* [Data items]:
----
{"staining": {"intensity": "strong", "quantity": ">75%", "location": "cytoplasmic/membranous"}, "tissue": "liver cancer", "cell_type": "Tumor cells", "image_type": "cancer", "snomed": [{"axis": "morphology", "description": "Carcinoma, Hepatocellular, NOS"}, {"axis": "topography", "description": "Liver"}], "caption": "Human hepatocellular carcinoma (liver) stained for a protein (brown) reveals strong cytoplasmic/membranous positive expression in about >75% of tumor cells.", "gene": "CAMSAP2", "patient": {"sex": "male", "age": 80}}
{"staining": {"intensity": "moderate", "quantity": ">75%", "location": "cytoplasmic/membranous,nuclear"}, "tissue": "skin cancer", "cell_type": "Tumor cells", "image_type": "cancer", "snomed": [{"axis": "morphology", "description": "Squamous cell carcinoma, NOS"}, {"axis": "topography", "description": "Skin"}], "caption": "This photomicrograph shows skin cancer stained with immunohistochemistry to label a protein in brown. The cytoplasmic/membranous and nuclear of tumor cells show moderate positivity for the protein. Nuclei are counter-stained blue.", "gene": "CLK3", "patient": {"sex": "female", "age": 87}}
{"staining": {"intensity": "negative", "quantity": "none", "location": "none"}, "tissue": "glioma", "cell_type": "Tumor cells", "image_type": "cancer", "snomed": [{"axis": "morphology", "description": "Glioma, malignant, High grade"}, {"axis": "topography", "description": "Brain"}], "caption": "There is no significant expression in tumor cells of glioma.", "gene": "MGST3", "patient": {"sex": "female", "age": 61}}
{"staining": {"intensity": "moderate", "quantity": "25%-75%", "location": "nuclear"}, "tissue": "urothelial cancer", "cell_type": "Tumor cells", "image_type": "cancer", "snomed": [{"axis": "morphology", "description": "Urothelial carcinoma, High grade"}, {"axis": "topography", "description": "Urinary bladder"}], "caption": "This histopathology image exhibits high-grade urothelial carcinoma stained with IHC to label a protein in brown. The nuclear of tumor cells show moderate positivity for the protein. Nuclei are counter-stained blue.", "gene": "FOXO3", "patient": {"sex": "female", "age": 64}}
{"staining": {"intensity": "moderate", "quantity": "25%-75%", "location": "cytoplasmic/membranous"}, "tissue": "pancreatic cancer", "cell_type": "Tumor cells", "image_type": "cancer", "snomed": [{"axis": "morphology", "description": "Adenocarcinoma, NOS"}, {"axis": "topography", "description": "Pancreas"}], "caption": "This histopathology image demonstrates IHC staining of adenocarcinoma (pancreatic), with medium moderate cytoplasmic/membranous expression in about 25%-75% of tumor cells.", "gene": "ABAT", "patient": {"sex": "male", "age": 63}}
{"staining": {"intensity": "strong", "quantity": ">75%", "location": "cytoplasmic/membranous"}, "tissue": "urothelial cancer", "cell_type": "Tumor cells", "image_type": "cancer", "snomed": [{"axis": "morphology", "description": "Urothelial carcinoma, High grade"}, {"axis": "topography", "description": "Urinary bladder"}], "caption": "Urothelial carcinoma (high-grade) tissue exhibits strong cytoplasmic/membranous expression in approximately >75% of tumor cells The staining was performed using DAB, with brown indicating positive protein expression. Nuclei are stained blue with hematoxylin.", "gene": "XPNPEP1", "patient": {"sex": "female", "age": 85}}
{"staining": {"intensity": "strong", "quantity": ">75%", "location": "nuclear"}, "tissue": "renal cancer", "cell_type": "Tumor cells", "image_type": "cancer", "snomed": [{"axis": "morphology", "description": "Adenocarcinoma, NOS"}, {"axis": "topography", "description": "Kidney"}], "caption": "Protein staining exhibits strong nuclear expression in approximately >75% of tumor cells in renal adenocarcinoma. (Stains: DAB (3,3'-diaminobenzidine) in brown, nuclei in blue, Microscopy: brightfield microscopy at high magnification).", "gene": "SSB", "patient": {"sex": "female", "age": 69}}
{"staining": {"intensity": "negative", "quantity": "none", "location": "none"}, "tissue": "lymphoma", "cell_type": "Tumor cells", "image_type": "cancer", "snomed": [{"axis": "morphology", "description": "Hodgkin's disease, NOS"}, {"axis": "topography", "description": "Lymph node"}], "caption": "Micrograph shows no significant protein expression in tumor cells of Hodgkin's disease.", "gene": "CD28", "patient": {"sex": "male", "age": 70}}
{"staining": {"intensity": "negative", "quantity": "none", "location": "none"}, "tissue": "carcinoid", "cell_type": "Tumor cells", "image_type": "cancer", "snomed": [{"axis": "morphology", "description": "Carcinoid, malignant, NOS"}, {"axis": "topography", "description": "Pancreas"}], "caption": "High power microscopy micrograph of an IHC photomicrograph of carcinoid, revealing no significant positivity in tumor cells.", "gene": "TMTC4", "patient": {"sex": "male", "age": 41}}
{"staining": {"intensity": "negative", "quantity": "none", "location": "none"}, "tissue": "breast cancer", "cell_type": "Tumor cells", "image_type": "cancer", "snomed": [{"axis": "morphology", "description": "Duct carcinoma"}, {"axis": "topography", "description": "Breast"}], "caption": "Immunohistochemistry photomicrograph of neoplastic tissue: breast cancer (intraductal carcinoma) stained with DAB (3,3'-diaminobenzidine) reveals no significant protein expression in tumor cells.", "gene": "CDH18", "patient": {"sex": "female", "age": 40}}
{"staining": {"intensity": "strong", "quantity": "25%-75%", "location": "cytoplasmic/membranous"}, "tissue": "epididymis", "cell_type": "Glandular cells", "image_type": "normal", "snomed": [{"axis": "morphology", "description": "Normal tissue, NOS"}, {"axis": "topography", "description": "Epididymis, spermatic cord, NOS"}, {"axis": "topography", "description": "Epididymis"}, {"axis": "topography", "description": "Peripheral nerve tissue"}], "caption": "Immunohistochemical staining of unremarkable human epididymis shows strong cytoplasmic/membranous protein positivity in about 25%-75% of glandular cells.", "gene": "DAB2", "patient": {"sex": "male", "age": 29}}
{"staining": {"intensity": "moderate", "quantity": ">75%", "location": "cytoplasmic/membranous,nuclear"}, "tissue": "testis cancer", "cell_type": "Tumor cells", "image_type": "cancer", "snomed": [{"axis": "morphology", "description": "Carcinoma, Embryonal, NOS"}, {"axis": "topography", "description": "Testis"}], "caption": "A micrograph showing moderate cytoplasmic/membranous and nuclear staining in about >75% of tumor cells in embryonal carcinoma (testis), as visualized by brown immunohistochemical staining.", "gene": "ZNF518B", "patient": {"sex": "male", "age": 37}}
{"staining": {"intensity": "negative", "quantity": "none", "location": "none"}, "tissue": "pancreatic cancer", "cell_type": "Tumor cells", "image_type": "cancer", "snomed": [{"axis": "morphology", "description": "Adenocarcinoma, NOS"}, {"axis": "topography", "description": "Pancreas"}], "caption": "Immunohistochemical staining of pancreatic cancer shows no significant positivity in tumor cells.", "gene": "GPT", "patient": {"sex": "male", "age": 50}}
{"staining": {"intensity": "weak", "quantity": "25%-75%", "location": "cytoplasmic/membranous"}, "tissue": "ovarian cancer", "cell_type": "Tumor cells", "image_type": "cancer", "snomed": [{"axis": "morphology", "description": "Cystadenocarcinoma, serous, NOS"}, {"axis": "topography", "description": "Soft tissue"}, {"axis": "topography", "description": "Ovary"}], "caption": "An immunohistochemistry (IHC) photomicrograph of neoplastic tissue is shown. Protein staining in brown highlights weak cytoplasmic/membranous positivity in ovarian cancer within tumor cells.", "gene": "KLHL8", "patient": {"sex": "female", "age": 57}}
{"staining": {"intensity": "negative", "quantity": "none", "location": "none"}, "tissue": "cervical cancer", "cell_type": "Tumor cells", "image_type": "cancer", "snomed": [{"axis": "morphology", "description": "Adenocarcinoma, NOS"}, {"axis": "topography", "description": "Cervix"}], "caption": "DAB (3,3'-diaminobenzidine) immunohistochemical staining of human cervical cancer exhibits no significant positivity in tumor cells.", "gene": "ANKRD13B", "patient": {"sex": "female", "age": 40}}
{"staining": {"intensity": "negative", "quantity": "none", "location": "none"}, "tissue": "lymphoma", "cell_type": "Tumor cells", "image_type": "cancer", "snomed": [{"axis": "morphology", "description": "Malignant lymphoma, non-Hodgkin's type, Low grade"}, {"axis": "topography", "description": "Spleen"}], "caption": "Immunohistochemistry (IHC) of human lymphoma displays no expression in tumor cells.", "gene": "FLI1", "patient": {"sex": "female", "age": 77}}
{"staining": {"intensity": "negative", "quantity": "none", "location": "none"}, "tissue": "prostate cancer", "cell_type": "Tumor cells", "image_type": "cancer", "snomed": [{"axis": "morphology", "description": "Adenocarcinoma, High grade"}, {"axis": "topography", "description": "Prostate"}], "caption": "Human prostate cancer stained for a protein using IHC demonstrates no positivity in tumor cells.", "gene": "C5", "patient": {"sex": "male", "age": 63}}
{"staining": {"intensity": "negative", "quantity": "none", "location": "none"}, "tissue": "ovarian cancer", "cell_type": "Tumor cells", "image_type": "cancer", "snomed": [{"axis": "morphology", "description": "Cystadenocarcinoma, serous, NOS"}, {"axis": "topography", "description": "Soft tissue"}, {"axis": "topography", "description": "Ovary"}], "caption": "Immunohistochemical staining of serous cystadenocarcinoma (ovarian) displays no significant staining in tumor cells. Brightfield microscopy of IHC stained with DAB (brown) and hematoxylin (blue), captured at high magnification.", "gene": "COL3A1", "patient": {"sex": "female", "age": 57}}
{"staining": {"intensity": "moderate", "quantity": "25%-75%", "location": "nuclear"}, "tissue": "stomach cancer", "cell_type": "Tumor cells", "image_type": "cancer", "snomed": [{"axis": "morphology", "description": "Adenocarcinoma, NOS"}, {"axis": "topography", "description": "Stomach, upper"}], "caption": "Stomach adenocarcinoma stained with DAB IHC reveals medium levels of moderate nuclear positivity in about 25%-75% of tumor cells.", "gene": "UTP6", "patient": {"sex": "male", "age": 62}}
----
* [WORK TASK]:
Collect each line of the entries that has the word "approximately", copying it in full.

* [TASK RESPONSE]:
{"staining": {"intensity": "strong", "quantity": ">75%", "location": "cytoplasmic/membranous"}, "tissue": "urothelial cancer", "cell_type": "Tumor cells", "image_type": "cancer", "snomed": [{"axis": "morphology", "description": "Urothelial carcinoma, High grade"}, {"axis": "topography", "description": "Urinary bladder"}], "caption": "Urothelial carcinoma (high-grade) tissue exhibits strong cytoplasmic/membranous expression in approximately >75% of tumor cells The staining was performed using DAB, with brown indicating positive protein expression. Nuclei are stained blue with hematoxylin.", "gene": "XPNPEP1", "patient": {"sex": "female", "age": 85}}
{"staining": {"intensity": "strong", "quantity": ">75%", "location": "nuclear"}, "tissue": "renal cancer", "cell_type": "Tumor cells", "image_type": "cancer", "snomed": [{"axis": "morphology", "description": "Adenocarcinoma, NOS"}, {"axis": "topography", "description": "Kidney"}], "caption": "Protein staining exhibits strong nuclear expression in approximately >75% of tumor cells in renal adenocarcinoma. (Stains: DAB (3,3'-diaminobenzidine) in brown, nuclei in blue, Microscopy: brightfield microscopy at high magnification).", "gene": "SSB", "patient": {"sex": "female", "age": 69}}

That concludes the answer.